KHOKAN @ KHOKHAN VISHWAS
STATE OF CHHATTISGARH
Criminal Appeal No. 121 of 2021, Decided On February 11, 2021
JUDGES: DR.DHANANJAYA Y CHANDRACHUD AND M.R. SHAH.
Facts: The facts in brief according to the prosecution story were that, on 08.08.2006 at about 6:30 p.m., the deceased was in the house of his neighbour Devan. At that very time, the Khokan (“accused”) had a quarrel with him regarding money and due to this the accused pushed the deceased down and stood up on his abdomen and crushed. On the very next day, the deceased got admitted in N.M.D.C. Apollo Central Hospital, Bacheli for treatment as he was experiencing severe abdominal pain subsequently, he was referred to Maharani Hospital, Jagdalpur for treatment. During treatment, the deceased died on 11.08.2006.
As per the post mortem report conducted by Dr.(Smt.) J. Gupta (PW-3) the cause of death of the deceased was shock as a result of septicemia caused by injuries in small intestine. The Trial Court convicted the accused for the offence punishable under Section 302 IPC after observing and finding that the case would fall under Section 300 IPC and that the murder of Manku Ram committed by the accused does not come under the fourth exception of Section 300 IPC. Accordingly, after holding the accused guilty for the offence punishable under Section 302, IPC, the Trial Court awarded life sentence to the accused. The same was confirmed by the High Court.

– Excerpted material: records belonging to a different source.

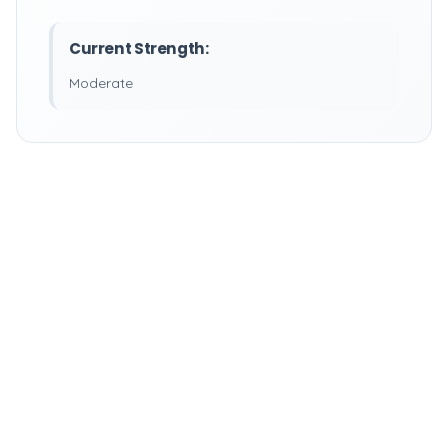
Current Strength:
Moderate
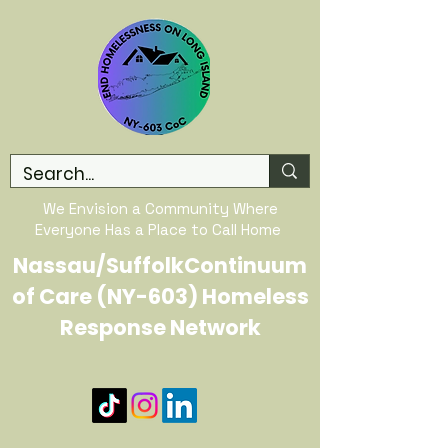
We Envision a Community Where
Everyone Has a Place to Call Home
Nassau/SuffolkContinuum
of Care (NY-603) Homeless
Response Network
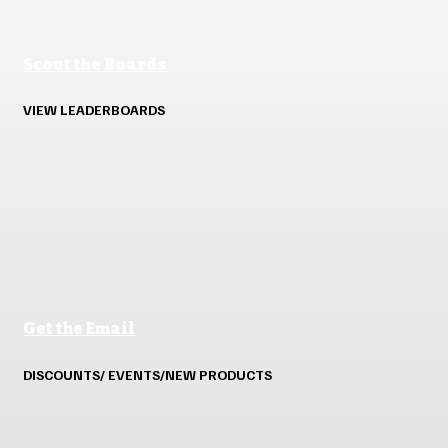
Scout the Boards
VIEW LEADERBOARDS
Get the Email
DISCOUNTS/ EVENTS/NEW PRODUCTS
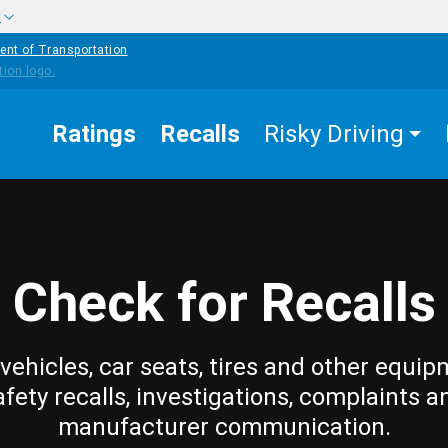
w
ent of Transportation
Ratings
Recalls
Risky Driving
Check for Recalls
vehicles, car seats, tires and other equip
afety recalls, investigations, complaints a
manufacturer communication.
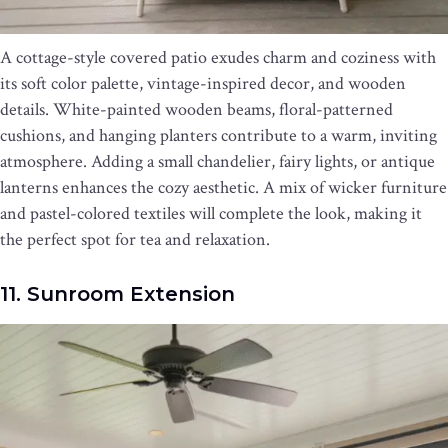
A cottage-style covered patio exudes charm and coziness with
its soft color palette, vintage-inspired decor, and wooden
details. White-painted wooden beams, floral-patterned
cushions, and hanging planters contribute to a warm, inviting
atmosphere. Adding a small chandelier, fairy lights, or antique
lanterns enhances the cozy aesthetic. A mix of wicker furniture
and pastel-colored textiles will complete the look, making it
the perfect spot for tea and relaxation.
11. Sunroom Extension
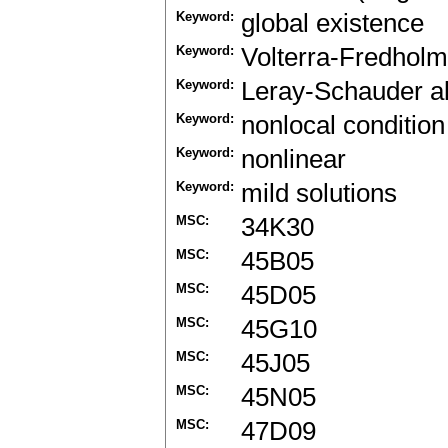
Keyword:
global existence
Keyword:
Volterra-Fredholm 
Keyword:
Leray-Schauder al
Keyword:
nonlocal condition
Keyword:
nonlinear
Keyword:
mild solutions
MSC:
34K30
MSC:
45B05
MSC:
45D05
MSC:
45G10
MSC:
45J05
MSC:
45N05
MSC:
47D09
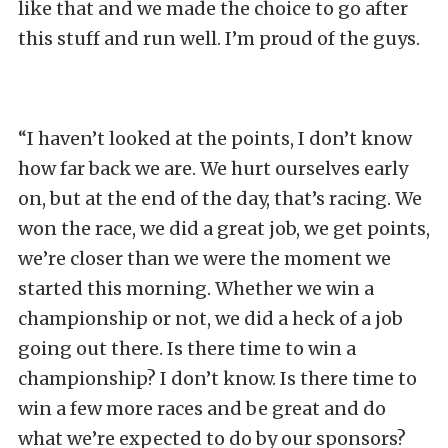
like that and we made the choice to go after
this stuff and run well. I’m proud of the guys.
“I haven’t looked at the points, I don’t know
how far back we are. We hurt ourselves early
on, but at the end of the day, that’s racing. We
won the race, we did a great job, we get points,
we’re closer than we were the moment we
started this morning. Whether we win a
championship or not, we did a heck of a job
going out there. Is there time to win a
championship? I don’t know. Is there time to
win a few more races and be great and do
what we’re expected to do by our sponsors?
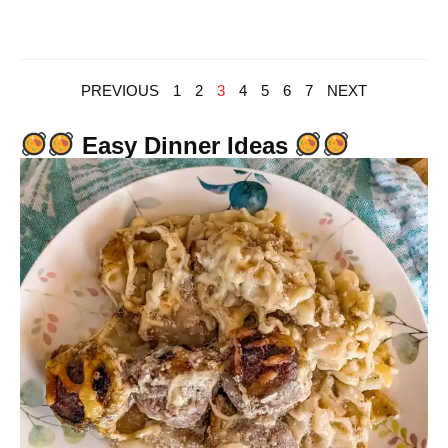
PREVIOUS
1
2
3
4
5
6
7
NEXT
Easy Dinner Ideas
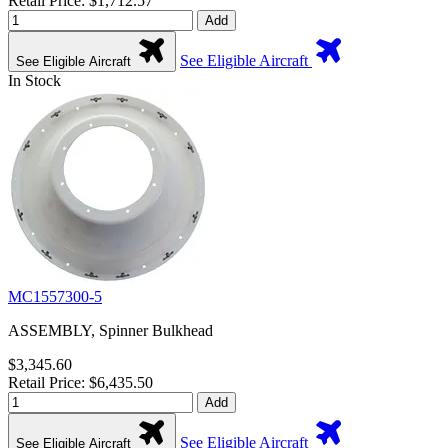
Retail Price: $1,712.57
Add
See Eligible Aircraft
See Eligible Aircraft
In Stock
MC1557300-5
ASSEMBLY, Spinner Bulkhead
$3,345.60
Retail Price: $6,435.50
Add
See Eligible Aircraft
See Eligible Aircraft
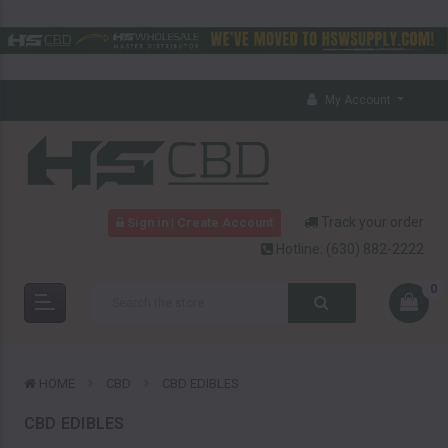
My Account
Track your order
Sign in | Create Account
Hotline:
(630) 882-2222
0
HOME
CBD
CBD EDIBLES
CBD EDIBLES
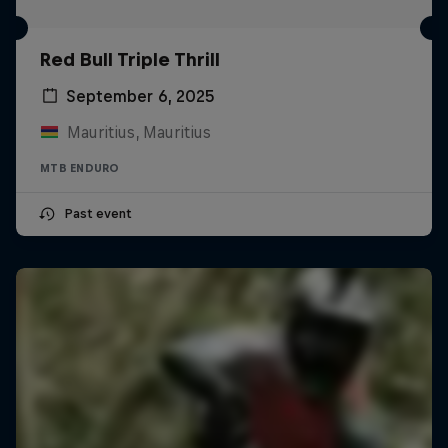
Red Bull Triple Thrill
September 6, 2025
Mauritius, Mauritius
MTB ENDURO
Past event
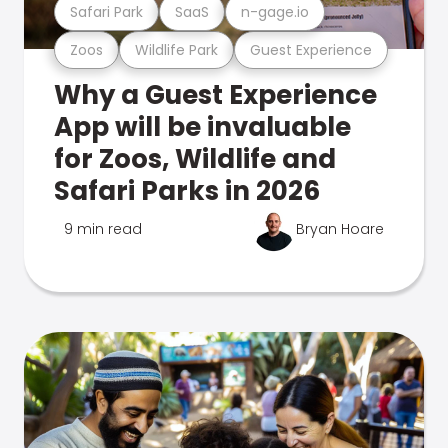
Safari Park
SaaS
n-gage.io
Zoos
Wildlife Park
Guest Experience
Why a Guest Experience
App will be invaluable
for Zoos, Wildlife and
Safari Parks in 2026
9 min read
Bryan Hoare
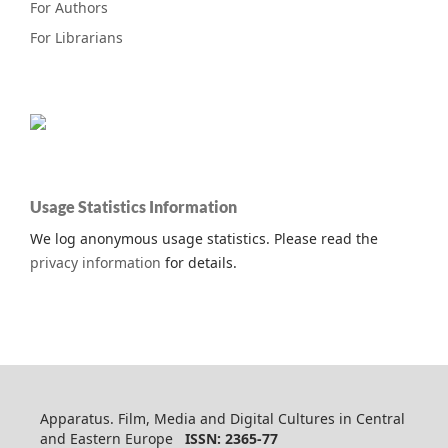
For Authors
For Librarians
Usage Statistics Information
We log anonymous usage statistics. Please read the
privacy information
for details.
Apparatus. Film, Media and Digital Cultures in Central
and Eastern Europe
ISSN: 2365-77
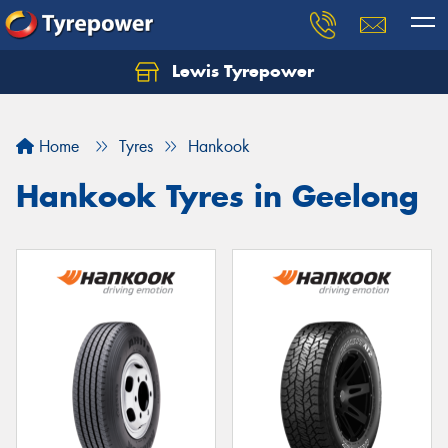
Lewis Tyrepower
Let us know what you need, and our team will
text you shortly.
Home
Tyres
Hankook
Your details
Hankook Tyres in Geelong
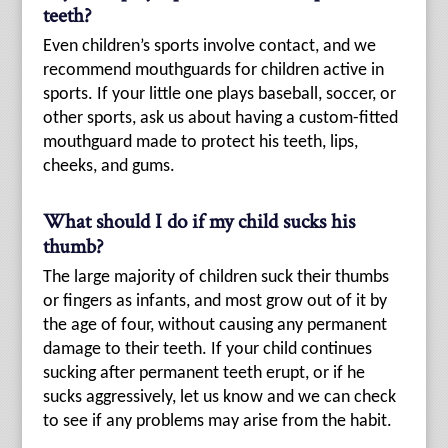
teeth?
Even children’s sports involve contact, and we
recommend mouthguards for children active in
sports. If your little one plays baseball, soccer, or
other sports, ask us about having a custom-fitted
mouthguard made to protect his teeth, lips,
cheeks, and gums.
What should I do if my child sucks his
thumb?
The large majority of children suck their thumbs
or fingers as infants, and most grow out of it by
the age of four, without causing any permanent
damage to their teeth. If your child continues
sucking after permanent teeth erupt, or if he
sucks aggressively, let us know and we can check
to see if any problems may arise from the habit.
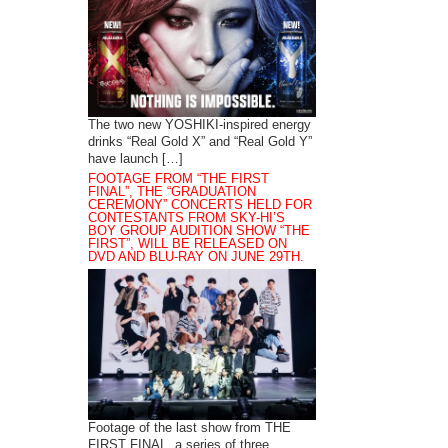
The two new YOSHIKI-inspired energy
drinks “Real Gold X” and “Real Gold Y”
have launch […]
FOOTAGE FROM “THE FIRST
FINAL”, THE “GRADUATION
CEREMONY” CONCERTS HELD FOR
CONTESTANTS FROM SKY-HI’S
BOY GROUP AUDITION SHOW “THE
FIRST”, WILL BE RELEASED ON
DVD AND BLU-RAY ON JUNE 29TH.
Footage of the last show from THE
FIRST FINAL, a series of three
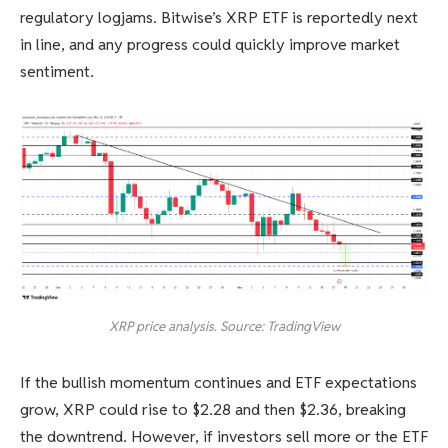
regulatory logjams. Bitwise’s XRP ETF is reportedly next
in line, and any progress could quickly improve market
sentiment.
XRP price analysis. Source: TradingView
If the bullish momentum continues and ETF expectations
grow, XRP could rise to $2.28 and then $2.36, breaking
the downtrend. However, if investors sell more or the ETF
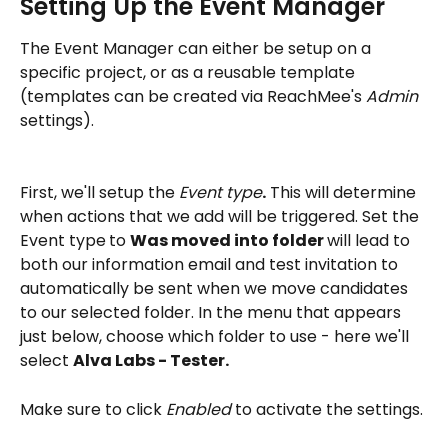
Setting Up the Event Manager
The Event Manager can either be setup on a 
specific project, or as a reusable template 
(templates can be created via ReachMee's 
Admin
settings). 
First, we'll setup the 
Event type
.
 This will determine 
when actions that we add will be triggered. Set the 
Event type
to 
Was moved into folder 
will lead to 
both our information email and test invitation to 
automatically be sent when we move candidates 
to our selected folder. In the menu that appears 
just below, choose which folder to use - here we'll 
select 
Alva Labs - Tester.
Make sure to click 
Enabled
 to activate the settings.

Thereafter, being aggrieved with the judgment and order passed by the High Court as well as the judgment and order passed by the learned trial Court convicting the appellant-accused for the offence under Section 302, IPC the Appellant-accused preferred the above noted Appeal before the Supreme Court wherein, the Court modified the sentence to the extent that the conviction of the appellant-accused for the offence was modified to as under Section 304-I, IPC and sentence was reduced to the period already undergone by him i.e., 14.5 years and the rest of the judgment and order passed by the learned trial Court, confirmed by the High Court, was confirmed.
The sole question which arose before the Supreme Court was, whether, in the facts and circumstances of the case, can it be said that the accused committed the murder of the deceased as defined under Section 300 IPC and therefore whether both the courts below rightly convicted the accused for the offence under Section 302 IPC or whether the conviction can be altered to Section 304-I, IPC?
While answering the question, the Supreme Court delved on the proposition that, when the culpable homicide can be said to be the murder and when the culpable homicide is not amounting to murder, and adverted to Section 300 of the IPC.
Where after, considering Section 300 of the IPC, the Supreme Court observed that the said Section is in two parts, and, the first part is when culpable homicide can be said to be the murder and the second part is the exceptions when the culpable homicide is not murder. The relevant part of Section 300 IPC for the purpose of the present case would be clause 4 to Section 300 and exception 4 to Section 300 IPC. As per clause 4 to Section 300 IPC, if the person committing the act knows that it is so imminently dangerous that it must, in all probability, cause death or such bodily injury as is likely to cause death, and commits such act without any excuse for incurring the risk of causing death or such injury, such culpable homicide can be said to be the murder.
However, as per exception 4 to Section 300, culpable homicide is not murder if it is committed without premeditation in a sudden fight in the heat of passion upon a sudden quarrel and without the offender having taken undue advantage or acted in a cruel or unusual manner. As per explanation to exception 4 to Section 300 IPC, it is immaterial in such cases which party offers the provocation or commits the first assault.
Further, with regard to the facts and circumstances of the case, the Supreme Court observed that it cannot be said that there was any intention on the part of the accused of causing bodily injury to the deceased and the bodily injury intended to be inflicted was sufficient in the ordinary course of nature to cause death.
Moreover, since there was no evidence to show that there was any premeditation on the part of the accused and considering the case of the prosecution as it is and since, there was a sudden quarrel with respect to money and the accused pushed the deceased and stood on the abdomen in the heat of passion upon a sudden quarrel. Therefore, the case would fall under exception 4 to Section 300 IPC. As per explanation to exception 4 to Section 300 IPC, it is immaterial in such cases which party offers the provocation or commits the first assault. Therefore, both the courts below have materially erred in holding the appellant-accused guilty for the offence punishable under Section 302 IPC. Thus, the Supreme Court held that at the most, it can be said that the appellant-accused has committed the offence under Section 304-I IPC.